Records:
*** Block opens ***

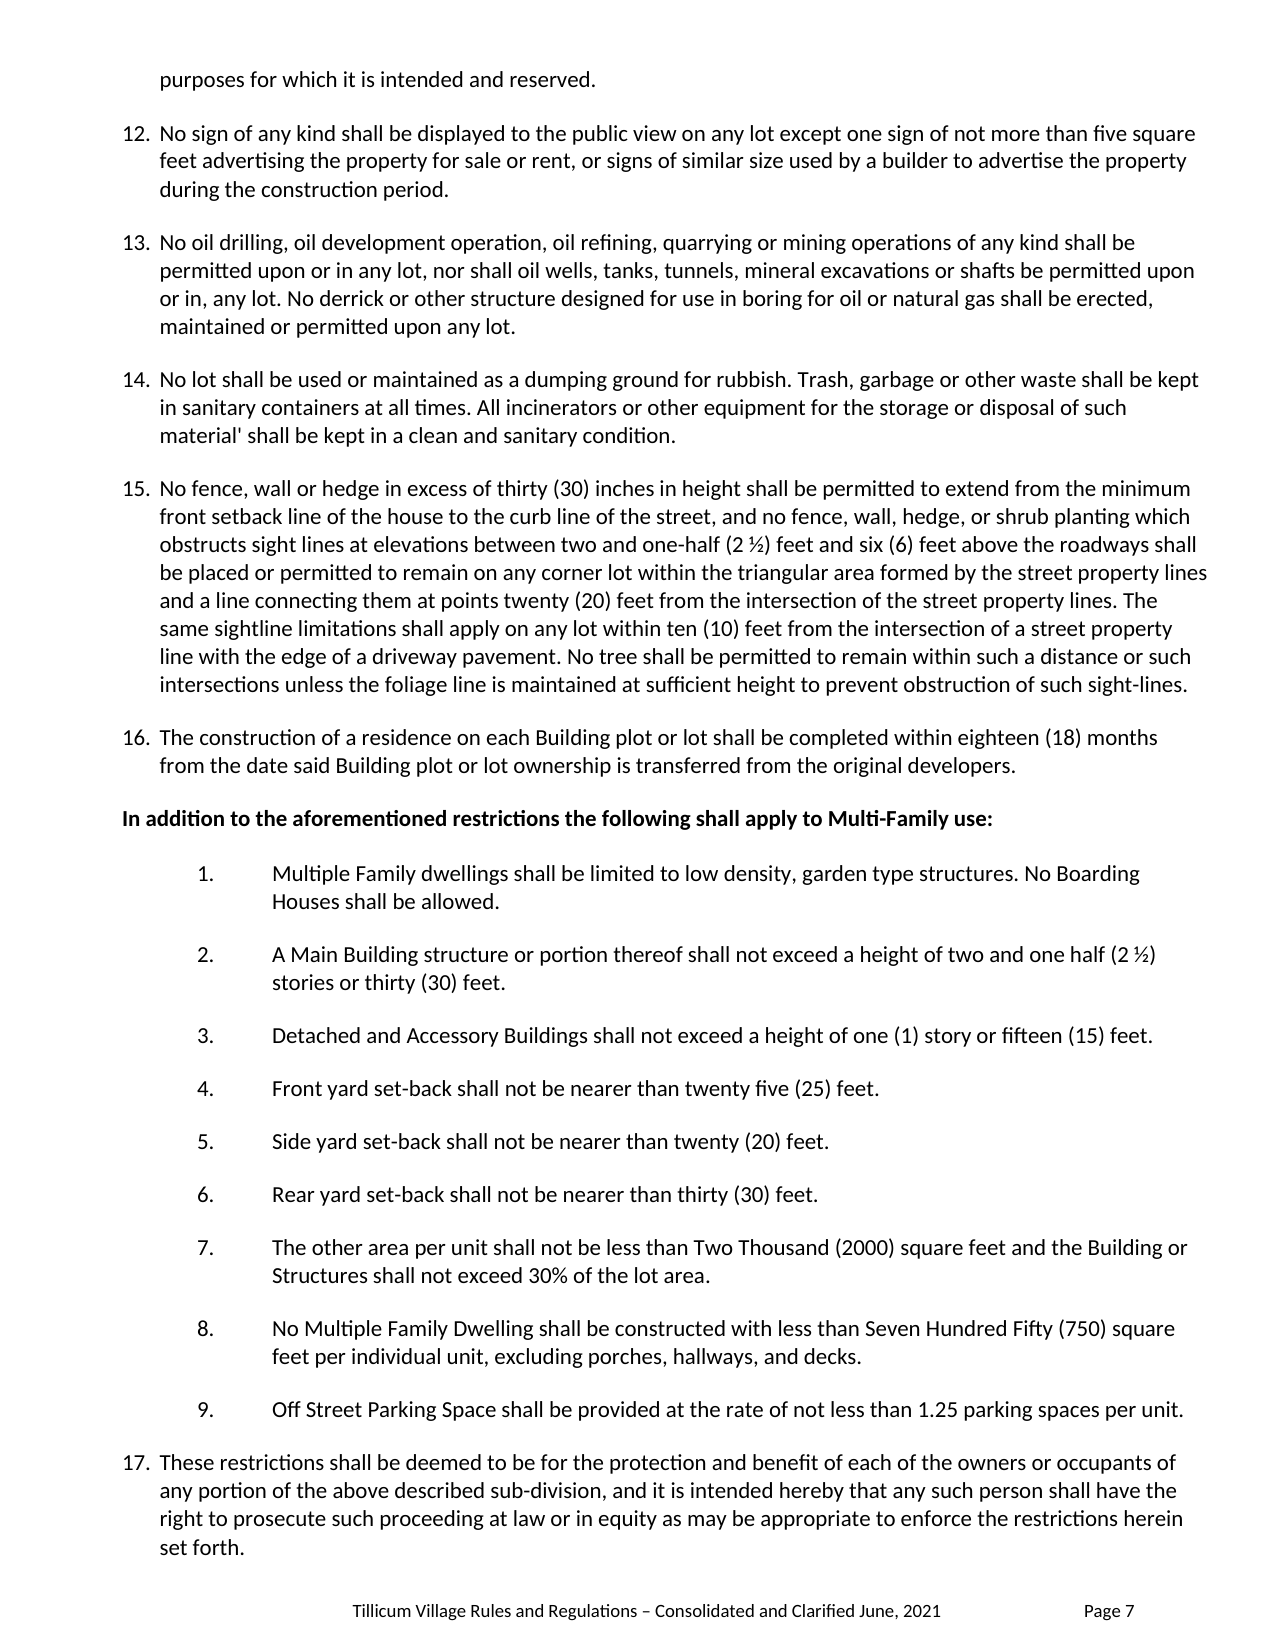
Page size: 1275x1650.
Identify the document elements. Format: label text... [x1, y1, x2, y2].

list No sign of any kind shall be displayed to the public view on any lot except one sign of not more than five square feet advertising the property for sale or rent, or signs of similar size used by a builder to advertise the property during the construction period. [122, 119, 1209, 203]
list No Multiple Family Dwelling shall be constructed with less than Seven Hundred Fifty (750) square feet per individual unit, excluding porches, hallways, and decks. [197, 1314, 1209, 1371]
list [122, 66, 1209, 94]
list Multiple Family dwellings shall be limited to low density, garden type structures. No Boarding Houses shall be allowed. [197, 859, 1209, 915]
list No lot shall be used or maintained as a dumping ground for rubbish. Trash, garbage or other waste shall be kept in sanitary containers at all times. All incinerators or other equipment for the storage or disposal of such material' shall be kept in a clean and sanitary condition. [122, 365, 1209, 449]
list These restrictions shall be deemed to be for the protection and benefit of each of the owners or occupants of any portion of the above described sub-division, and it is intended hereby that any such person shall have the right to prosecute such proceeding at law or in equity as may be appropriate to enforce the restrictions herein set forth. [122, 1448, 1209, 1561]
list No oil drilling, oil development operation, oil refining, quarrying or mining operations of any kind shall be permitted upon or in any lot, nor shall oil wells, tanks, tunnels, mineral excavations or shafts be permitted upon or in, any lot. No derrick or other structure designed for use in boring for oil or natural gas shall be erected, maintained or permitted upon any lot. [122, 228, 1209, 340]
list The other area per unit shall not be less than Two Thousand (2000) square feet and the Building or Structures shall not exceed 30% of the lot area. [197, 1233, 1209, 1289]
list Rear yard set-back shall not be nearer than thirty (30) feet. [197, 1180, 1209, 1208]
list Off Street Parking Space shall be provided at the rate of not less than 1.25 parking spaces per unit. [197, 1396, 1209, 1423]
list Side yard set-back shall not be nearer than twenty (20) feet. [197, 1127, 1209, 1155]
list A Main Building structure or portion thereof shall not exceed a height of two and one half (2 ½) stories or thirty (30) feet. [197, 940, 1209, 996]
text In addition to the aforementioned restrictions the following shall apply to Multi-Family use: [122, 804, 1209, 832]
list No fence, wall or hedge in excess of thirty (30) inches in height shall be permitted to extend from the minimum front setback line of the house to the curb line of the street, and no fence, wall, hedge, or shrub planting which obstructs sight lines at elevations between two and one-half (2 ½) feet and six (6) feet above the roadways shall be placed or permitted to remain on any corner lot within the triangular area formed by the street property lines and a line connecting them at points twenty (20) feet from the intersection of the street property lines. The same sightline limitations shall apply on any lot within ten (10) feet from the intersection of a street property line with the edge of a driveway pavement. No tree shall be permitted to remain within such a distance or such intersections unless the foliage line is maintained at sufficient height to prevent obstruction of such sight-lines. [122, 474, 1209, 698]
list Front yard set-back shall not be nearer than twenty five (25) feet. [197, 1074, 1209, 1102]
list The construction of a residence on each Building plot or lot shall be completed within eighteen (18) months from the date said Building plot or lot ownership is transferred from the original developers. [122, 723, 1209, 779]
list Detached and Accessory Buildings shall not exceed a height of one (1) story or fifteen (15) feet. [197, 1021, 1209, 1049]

*** Block closes ***
*** Block opens ***

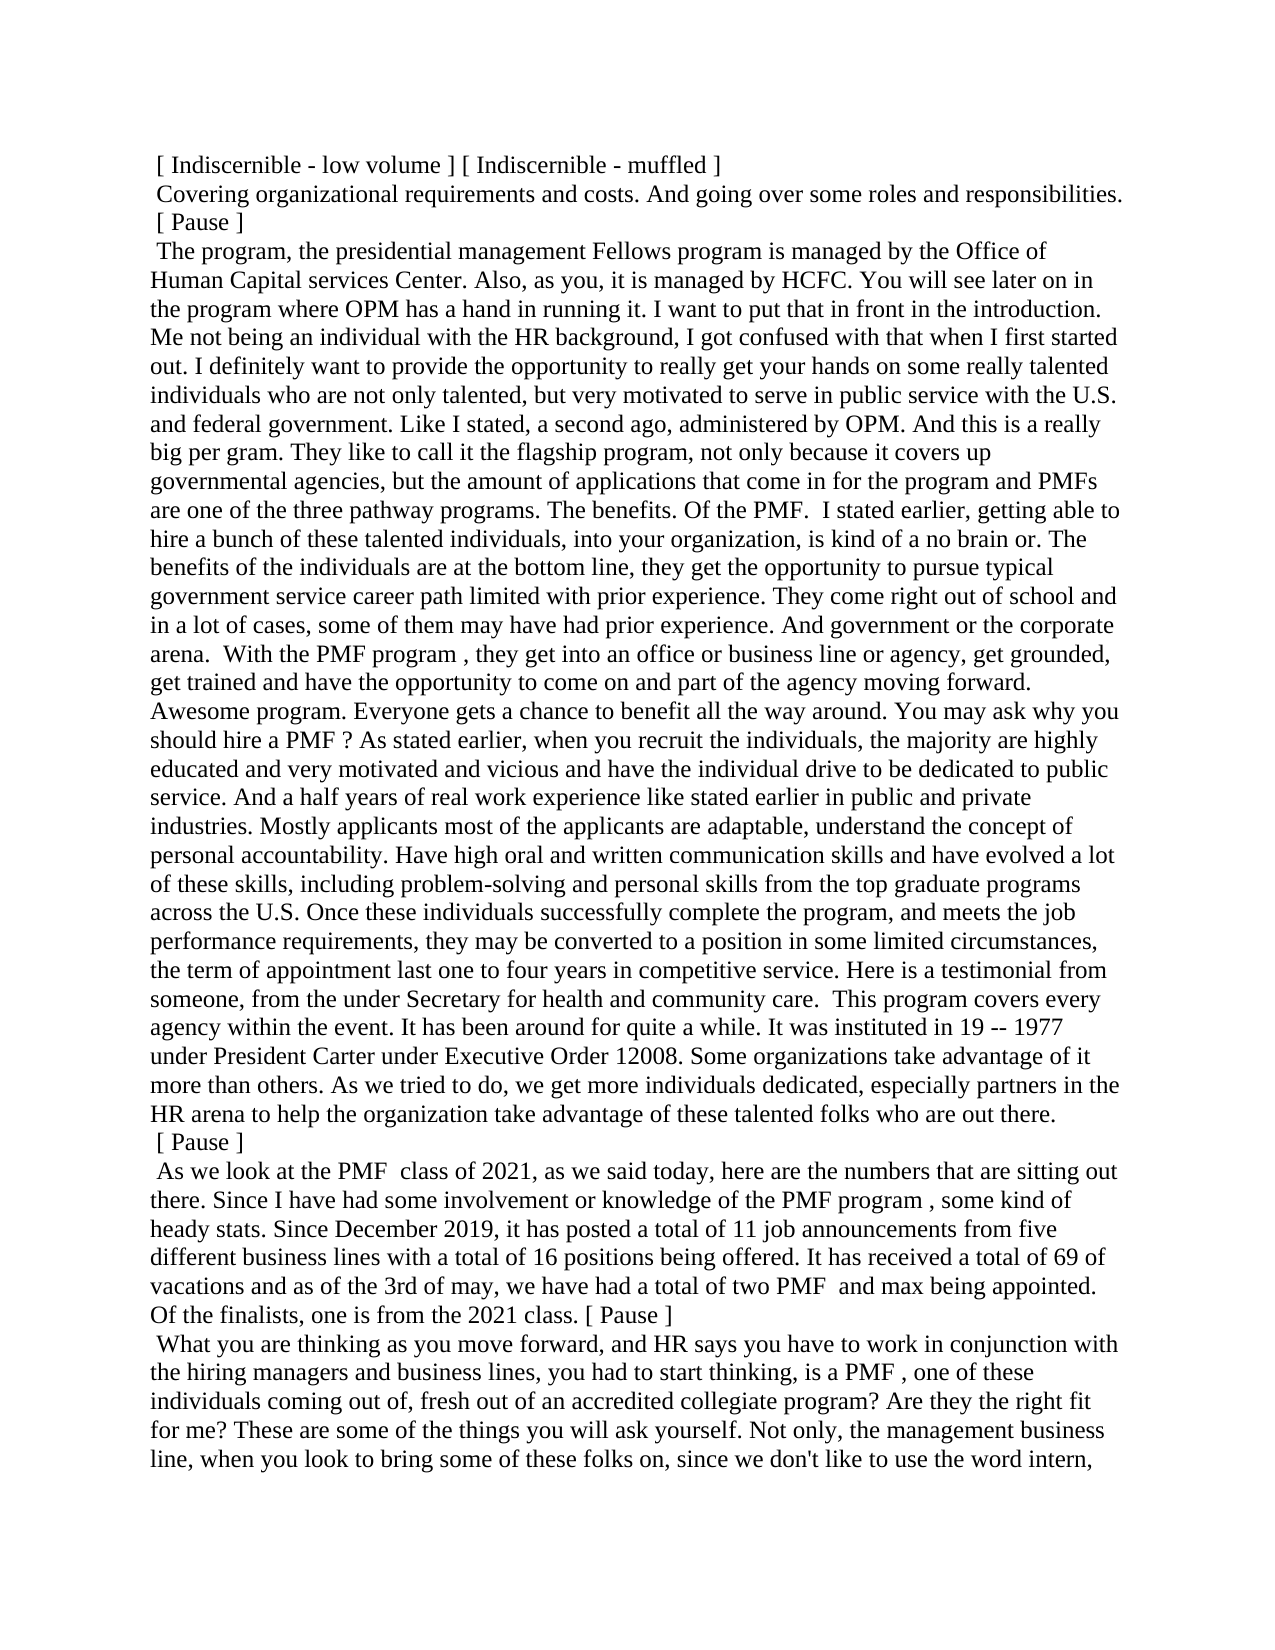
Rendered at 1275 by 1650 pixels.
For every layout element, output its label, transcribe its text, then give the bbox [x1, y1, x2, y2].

*** Block closes ***

Work item: Quote the listing above, but only from the line that shows "Rendered at 1275 by 1650 pixels." through the line that shows "For every layout".

Solution to this problem:
Rendered at 1275 by 1650 pixels.
For every layout element, output its label, transcribe its text, then give the bbox [x1, y1, x2, y2].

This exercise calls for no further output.